◆ WHAT YOU WILL DO
Only the lines with "json" in the entries below belong in the answer; please copy them.

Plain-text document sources

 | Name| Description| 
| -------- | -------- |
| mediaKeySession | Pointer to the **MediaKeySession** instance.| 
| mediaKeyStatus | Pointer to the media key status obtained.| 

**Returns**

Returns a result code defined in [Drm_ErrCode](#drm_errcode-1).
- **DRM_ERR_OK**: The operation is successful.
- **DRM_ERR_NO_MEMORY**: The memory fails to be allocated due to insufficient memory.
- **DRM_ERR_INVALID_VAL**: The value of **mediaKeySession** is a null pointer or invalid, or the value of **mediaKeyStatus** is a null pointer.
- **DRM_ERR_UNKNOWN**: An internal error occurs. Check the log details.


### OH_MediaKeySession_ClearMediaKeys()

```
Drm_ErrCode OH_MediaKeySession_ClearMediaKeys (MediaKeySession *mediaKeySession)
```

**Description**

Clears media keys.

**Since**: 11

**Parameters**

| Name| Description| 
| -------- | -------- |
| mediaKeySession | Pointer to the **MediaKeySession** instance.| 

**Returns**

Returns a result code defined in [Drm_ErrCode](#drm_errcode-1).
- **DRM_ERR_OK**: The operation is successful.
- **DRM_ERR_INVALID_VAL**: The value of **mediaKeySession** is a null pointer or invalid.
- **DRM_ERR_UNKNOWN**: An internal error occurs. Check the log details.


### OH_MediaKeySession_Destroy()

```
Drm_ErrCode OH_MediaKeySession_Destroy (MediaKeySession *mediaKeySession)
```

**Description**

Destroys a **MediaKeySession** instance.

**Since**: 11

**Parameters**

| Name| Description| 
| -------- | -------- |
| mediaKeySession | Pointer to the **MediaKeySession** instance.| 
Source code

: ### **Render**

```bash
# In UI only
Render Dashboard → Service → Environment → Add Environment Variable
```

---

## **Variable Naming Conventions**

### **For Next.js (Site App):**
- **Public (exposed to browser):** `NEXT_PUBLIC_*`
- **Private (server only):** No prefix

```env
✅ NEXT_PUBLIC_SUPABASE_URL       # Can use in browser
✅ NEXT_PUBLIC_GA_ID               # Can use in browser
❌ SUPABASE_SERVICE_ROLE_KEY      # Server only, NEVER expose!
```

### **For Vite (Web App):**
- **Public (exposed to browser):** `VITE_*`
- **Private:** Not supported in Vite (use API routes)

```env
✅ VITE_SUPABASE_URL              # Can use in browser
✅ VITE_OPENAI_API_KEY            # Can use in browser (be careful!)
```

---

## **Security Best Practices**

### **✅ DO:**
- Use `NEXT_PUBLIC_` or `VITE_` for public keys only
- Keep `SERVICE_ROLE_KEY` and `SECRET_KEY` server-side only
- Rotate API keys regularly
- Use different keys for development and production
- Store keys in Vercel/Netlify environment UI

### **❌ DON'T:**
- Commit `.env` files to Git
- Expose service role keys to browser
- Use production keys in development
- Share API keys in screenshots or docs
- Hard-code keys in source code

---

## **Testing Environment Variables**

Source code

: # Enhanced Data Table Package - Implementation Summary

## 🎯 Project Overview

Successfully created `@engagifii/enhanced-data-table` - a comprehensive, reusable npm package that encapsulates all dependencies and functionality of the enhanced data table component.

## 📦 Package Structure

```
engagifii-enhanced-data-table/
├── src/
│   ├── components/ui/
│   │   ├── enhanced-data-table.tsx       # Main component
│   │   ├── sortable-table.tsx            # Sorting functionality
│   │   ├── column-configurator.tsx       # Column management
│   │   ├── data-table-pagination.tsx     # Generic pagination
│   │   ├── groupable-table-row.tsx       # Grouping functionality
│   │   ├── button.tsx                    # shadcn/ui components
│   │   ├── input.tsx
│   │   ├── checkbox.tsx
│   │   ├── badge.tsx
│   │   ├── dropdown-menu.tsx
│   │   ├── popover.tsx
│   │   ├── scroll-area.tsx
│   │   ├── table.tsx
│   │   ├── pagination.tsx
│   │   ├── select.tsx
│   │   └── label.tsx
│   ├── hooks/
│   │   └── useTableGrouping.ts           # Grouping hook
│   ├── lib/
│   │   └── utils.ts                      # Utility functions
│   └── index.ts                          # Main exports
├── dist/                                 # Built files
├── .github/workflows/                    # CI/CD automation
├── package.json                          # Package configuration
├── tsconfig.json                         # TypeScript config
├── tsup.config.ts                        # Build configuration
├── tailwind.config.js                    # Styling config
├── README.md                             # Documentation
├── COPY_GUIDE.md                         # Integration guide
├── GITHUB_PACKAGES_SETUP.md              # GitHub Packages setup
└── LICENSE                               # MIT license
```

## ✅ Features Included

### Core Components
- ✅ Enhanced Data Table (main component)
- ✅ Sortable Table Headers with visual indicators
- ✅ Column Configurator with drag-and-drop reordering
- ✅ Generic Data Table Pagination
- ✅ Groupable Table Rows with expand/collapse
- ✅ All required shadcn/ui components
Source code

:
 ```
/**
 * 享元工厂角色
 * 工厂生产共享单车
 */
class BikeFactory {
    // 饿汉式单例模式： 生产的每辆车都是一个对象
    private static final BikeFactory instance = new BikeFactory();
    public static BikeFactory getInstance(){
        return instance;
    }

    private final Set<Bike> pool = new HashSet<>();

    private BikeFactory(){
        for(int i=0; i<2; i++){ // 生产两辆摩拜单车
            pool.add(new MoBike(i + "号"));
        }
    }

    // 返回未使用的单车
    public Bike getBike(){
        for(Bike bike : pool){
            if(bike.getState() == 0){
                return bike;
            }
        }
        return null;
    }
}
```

◆ RESULT
├── package.json                          # Package configuration
├── tsconfig.json                         # TypeScript config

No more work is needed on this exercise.